The list was printed in the daily press and fixed to the door of all cathedrals, so that the faithful could take note and, if they wished, raise objections. The list consisted of six bishops and three priest-monks. Another commission was responsible for drawing up the list of electors. There were 700 of these, forty of them representatives of the Ethiopian Church, reflecting the strong historical and doctrinal ties between the two churches. On 29 October the electors chose by ballot three out of the remaining five candidates: Anba Samuel, Anba Shenuda and Fr Timotheos. On 31 October they made their final choice by lot. Before the beginning of the liturgy the three names were placed in a casket, which was then sealed and deposited on the altar. Before the distribution of communion the deacons selected one of the young boys present in the congregation, who was given communion and had a special prayer recited over him. At the end of the service he was blindfolded and drew one of the lots from the casket. This bore the name of Anba Shenuda. On 31 October 1971 Anba Shenuda was elected head of the Coptic Orthodox Church of Egypt, in succession to Patriarch Kyrillos VI who had died on 9 March 1971. He is the one hundred and seventeenth patriarch in the Coptic line of succession to the throne of St Mark.

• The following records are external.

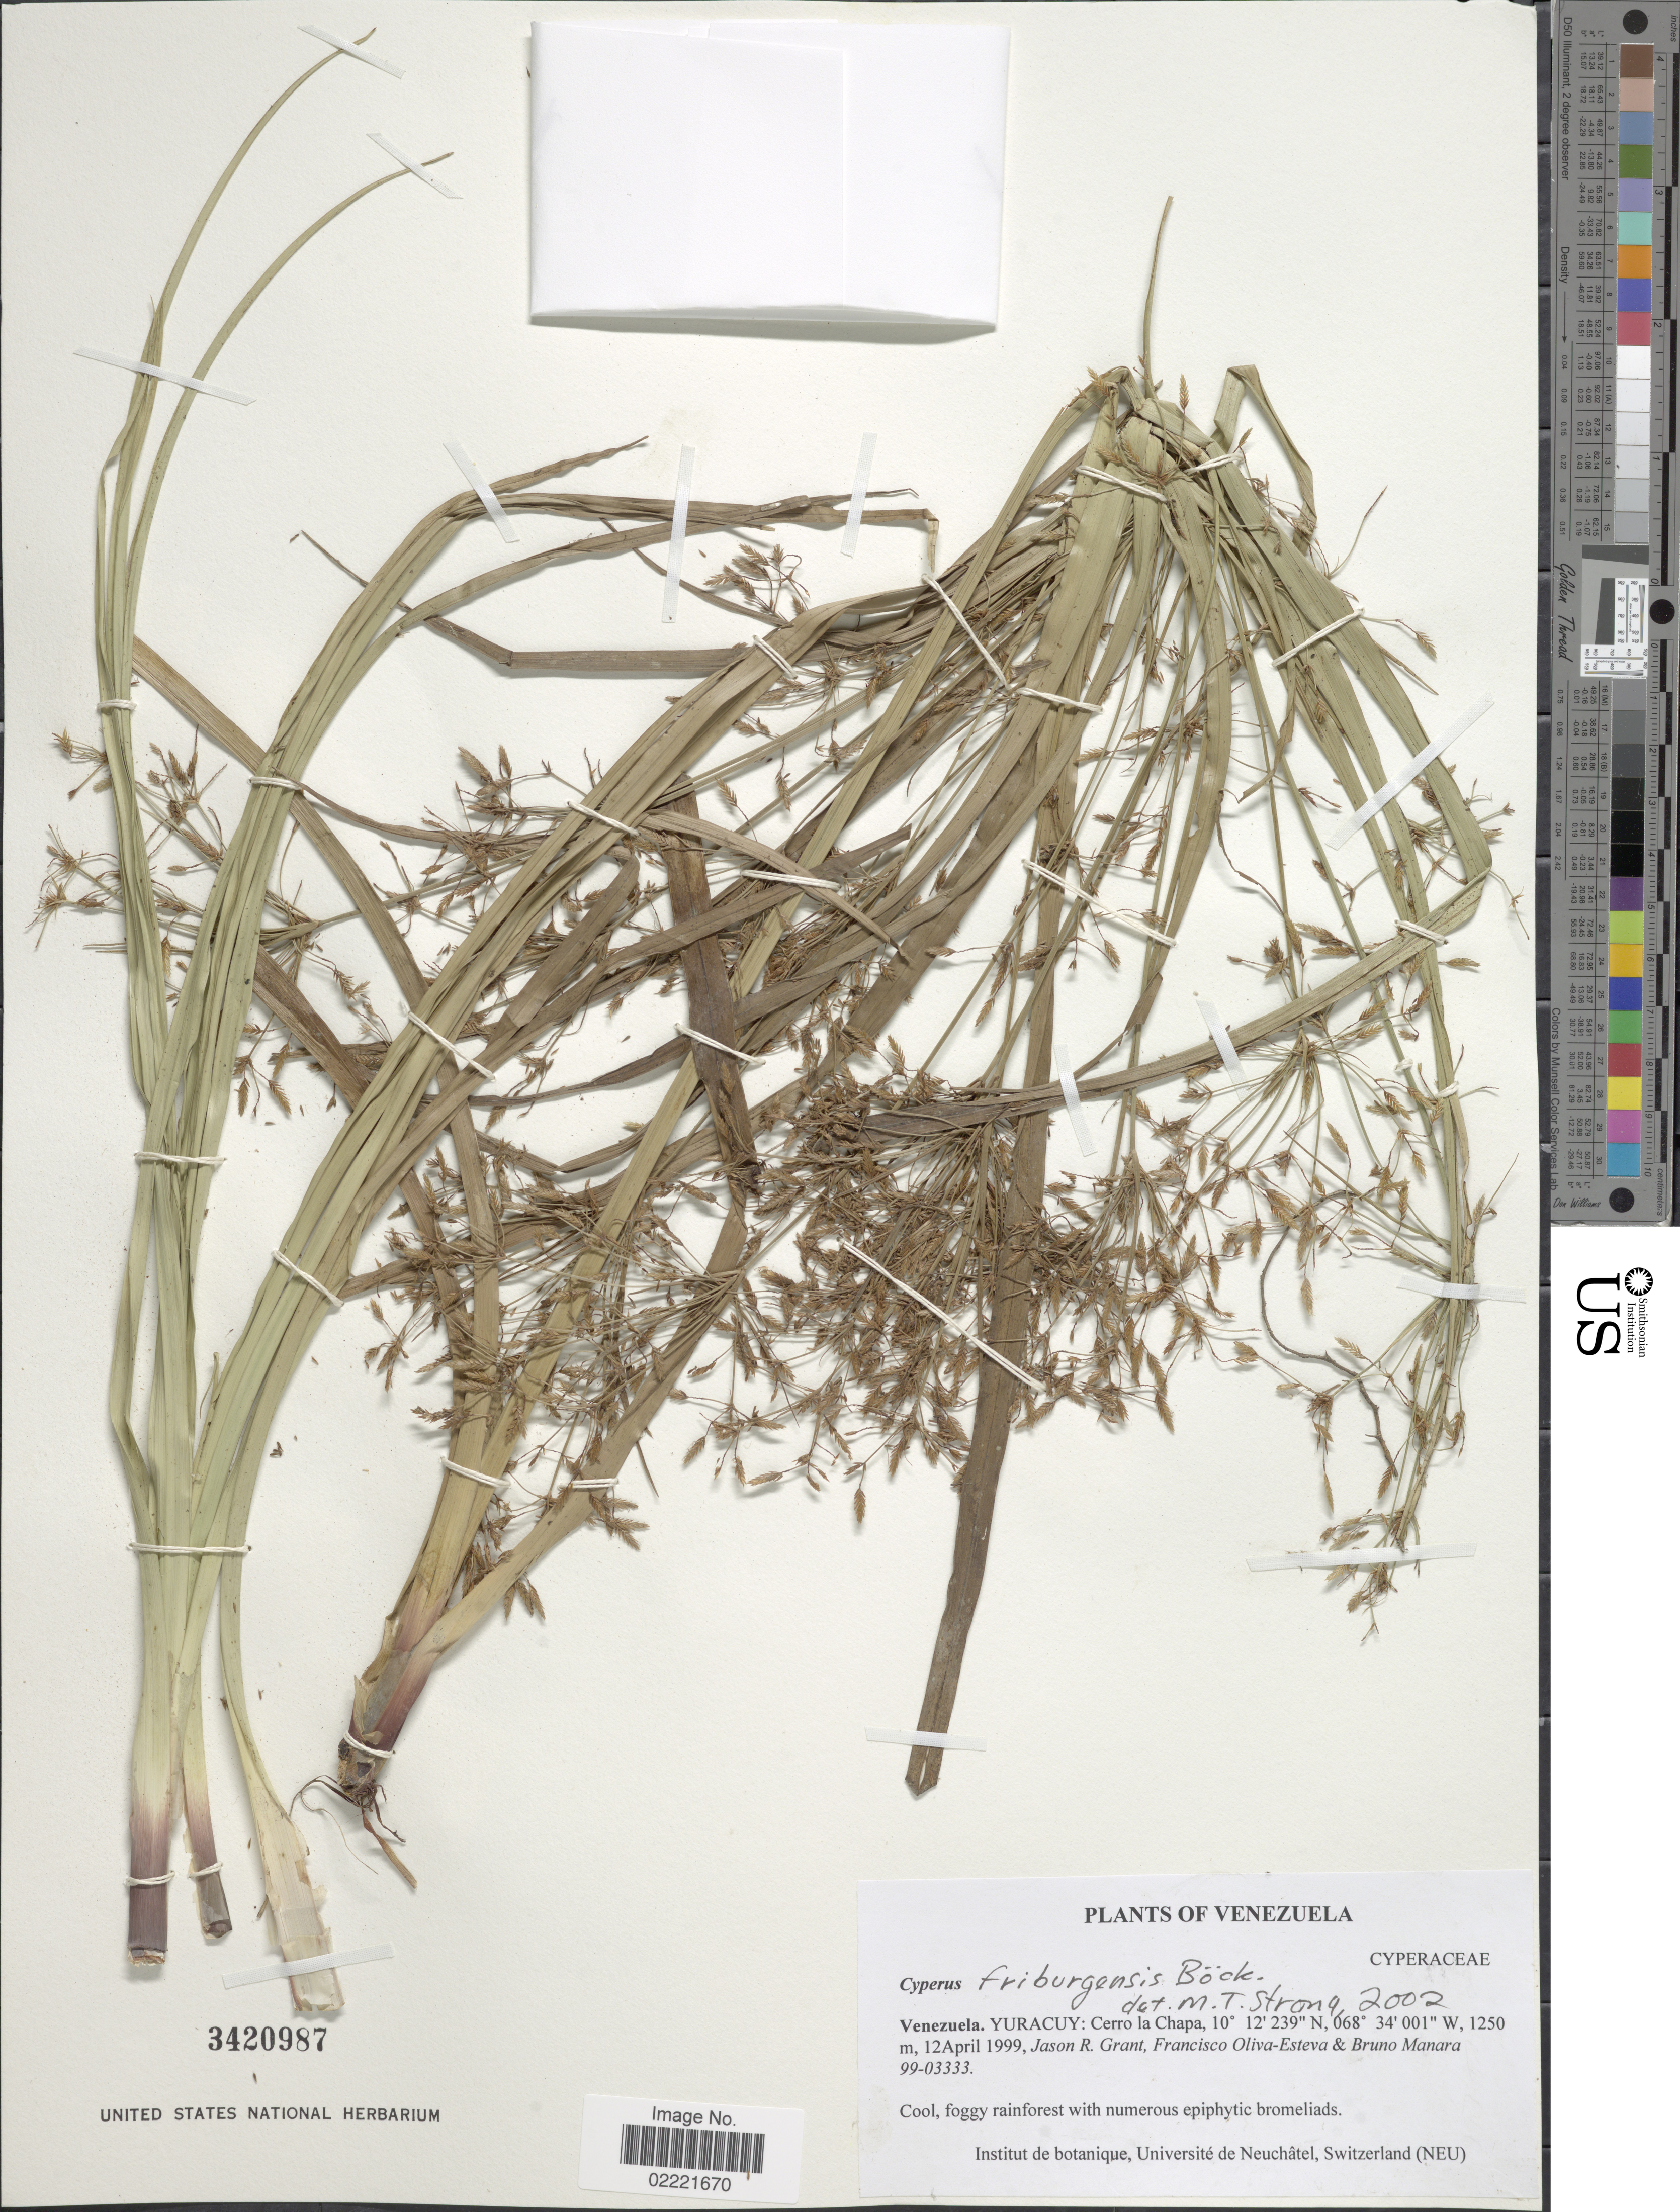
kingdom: Plantae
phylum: Tracheophyta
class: Liliopsida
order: Poales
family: Cyperaceae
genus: Cyperus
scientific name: Cyperus friburgensis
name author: Boeckeler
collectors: J. R. Grant, F. Oliva-Esteva & B. Manara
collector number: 99-03333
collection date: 1999-04-12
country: Venezuela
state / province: Yaracuy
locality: Yuracuy: Cerro la Chapa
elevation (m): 1250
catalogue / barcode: US 3420987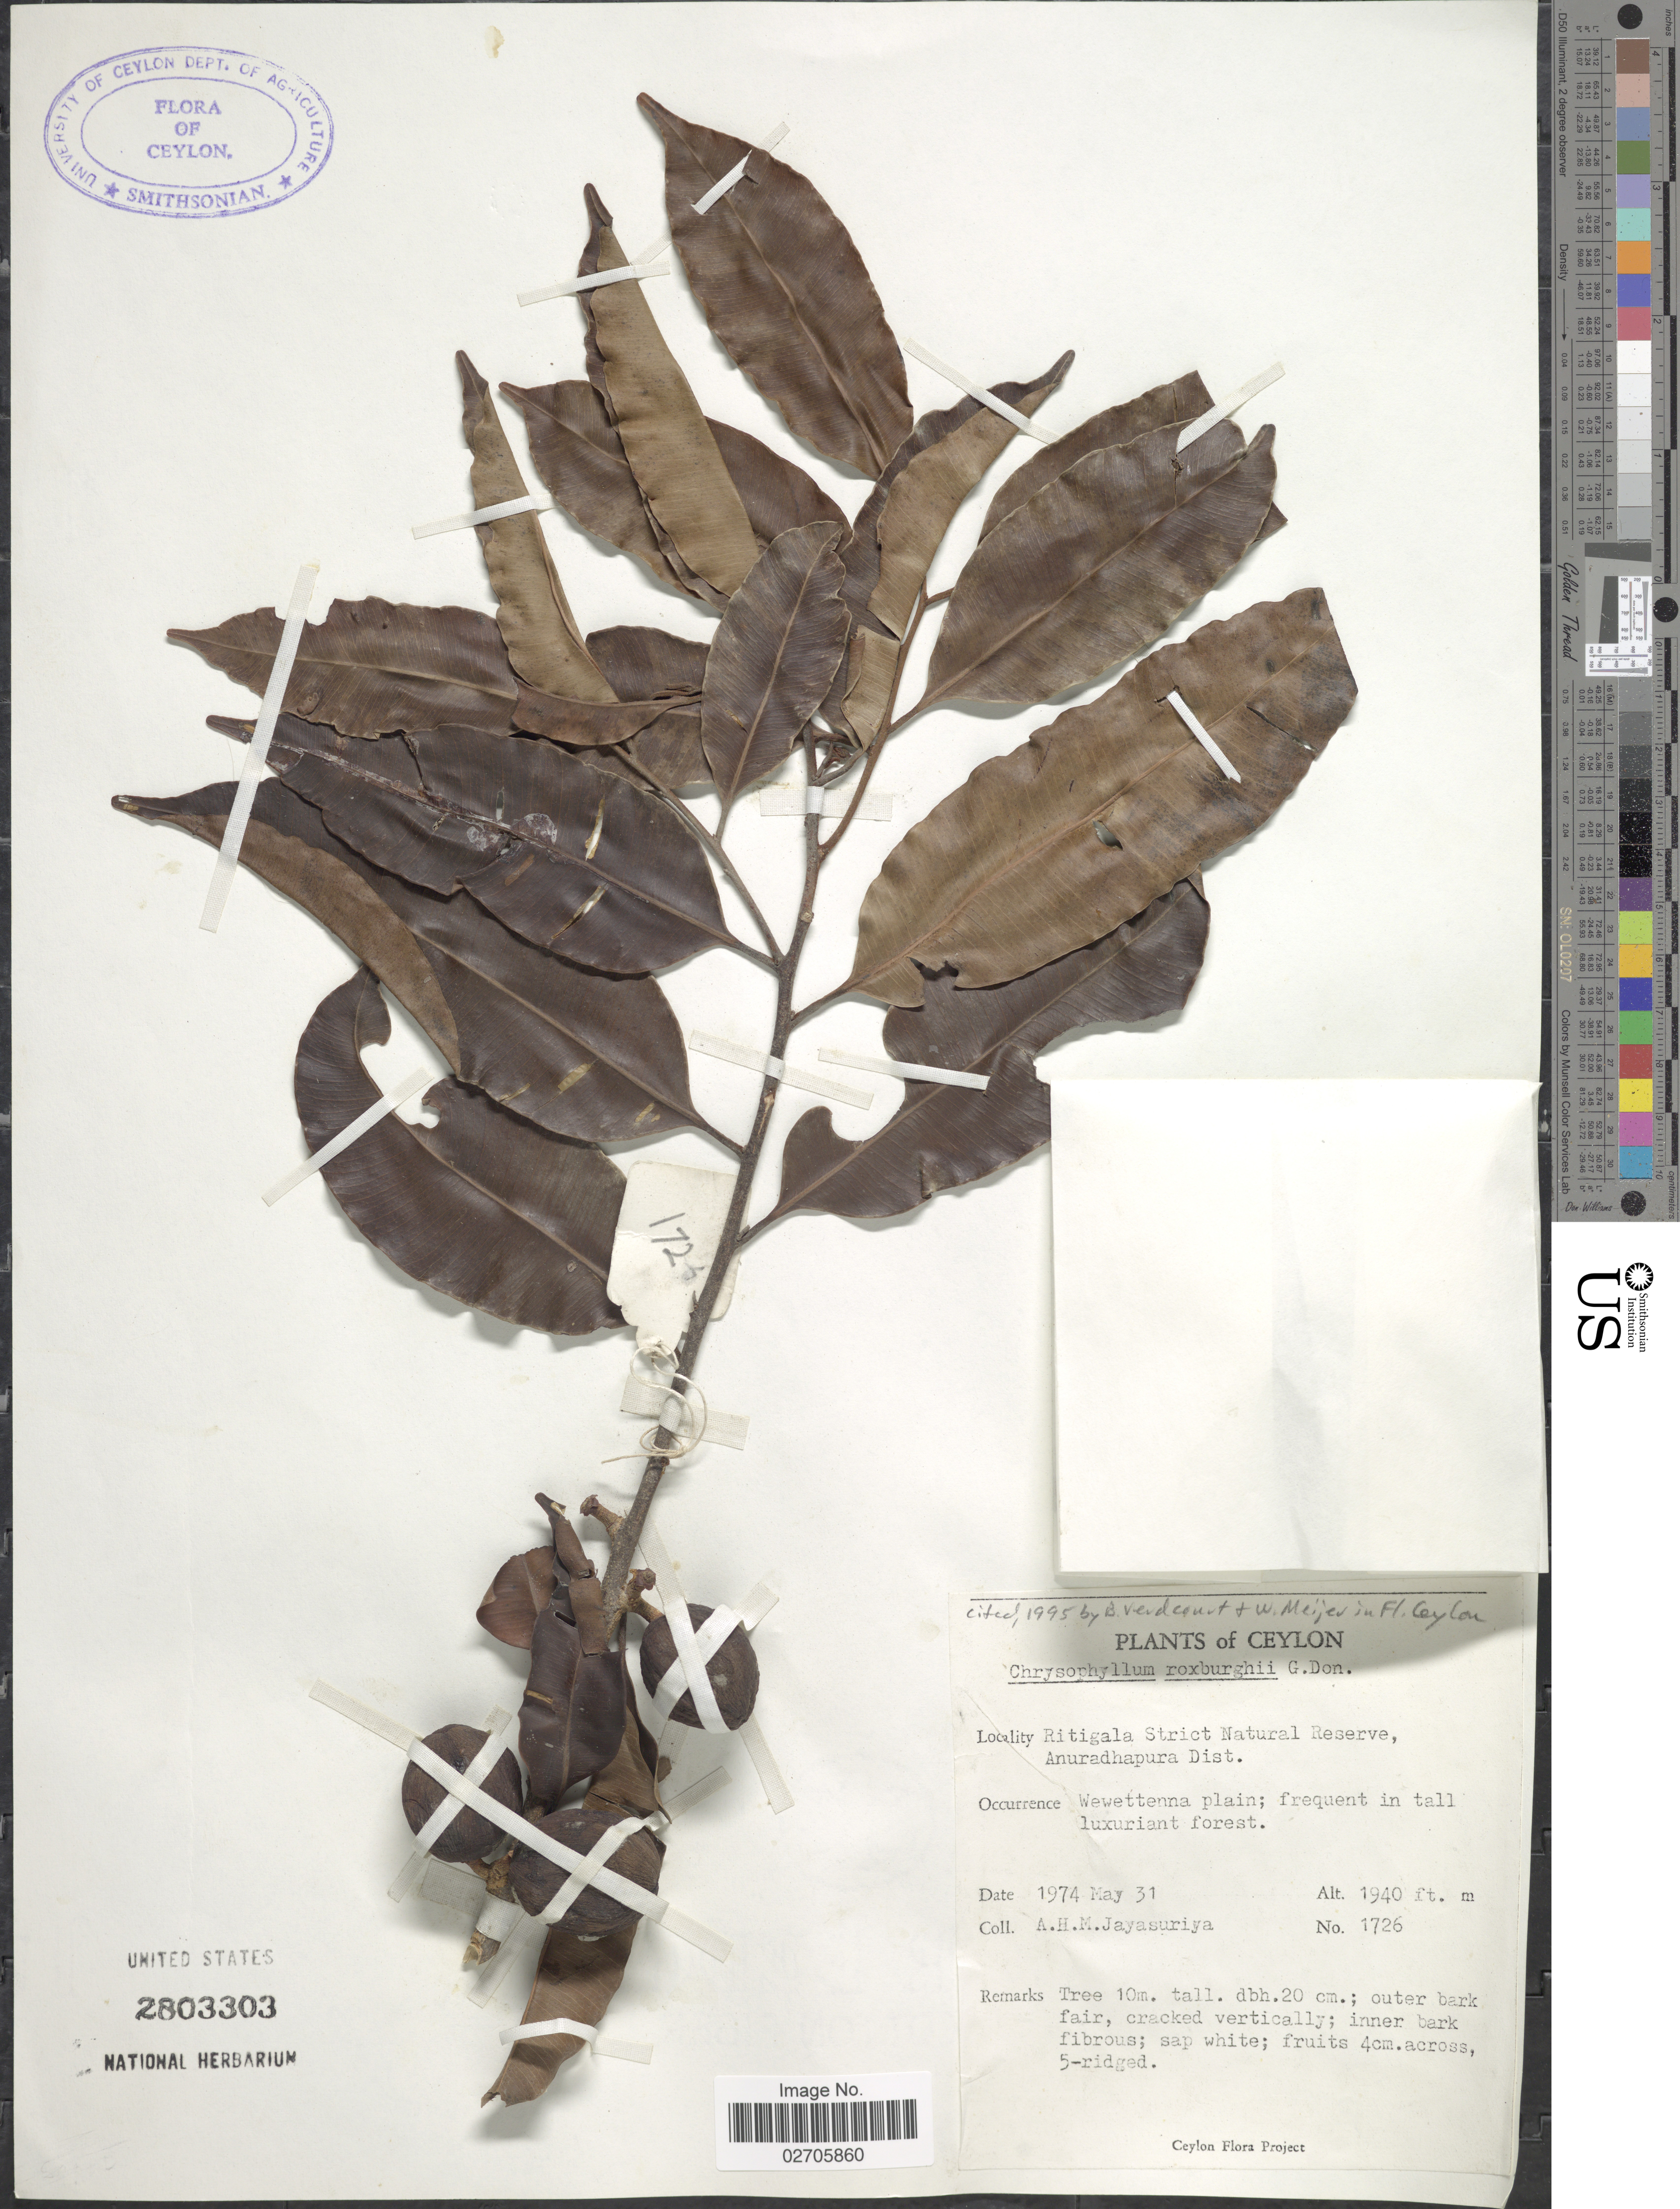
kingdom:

Anba Shenuda was born in 1923, in a village in the region of Asiut in Upper Egypt. He received a degree in English from the University of Cairo in 1947 and continued with advanced studies at the Egyptian Institute ofArchaeology. In 1948 he took part in the Palestinian war as an infantry officer. In 1949 he received the theological diploma from the Coptic seminary in Cairo and was then appointed to teach there. He withdrew in 1954 to the monastery of Deir al-Suriani in the Wadl al-Natriin and was ordained priest there in the following year, where he came under the influence of an Ethiopian ascetic who had come to live in the Egyptian desert. Since 1935 the Ethiopian Abuna 'Abd al-Maslh al-Habashi had inhabited a cave some 3 miles south of the monastery of Deir al-Baramus in the Wadl al-Natriin, where he practised an extreme asceticism. His consistent fasting and long vigils, in some ways even surpassing the austerity of his fourth-century models, left a lasting impact on many monks in the Coptic Church, and in particular on Shenuda. Shenuda's predecessor as patriarch, Kyrillos VI (1959-71), called him from the monastery in 1959 to become one of his secretaries, and in 1962 he was consecrated bishop, with special responsibility for religious education and the direction of the seminary. Shenuda was part of that generation of Coptic monastic clergy who would profoundly associate itself with the need for internal spiritual and structural reform. He has pointed out on a number of occasions that he would like to see the church today as strong as in the days of the fifth and sixth centuries.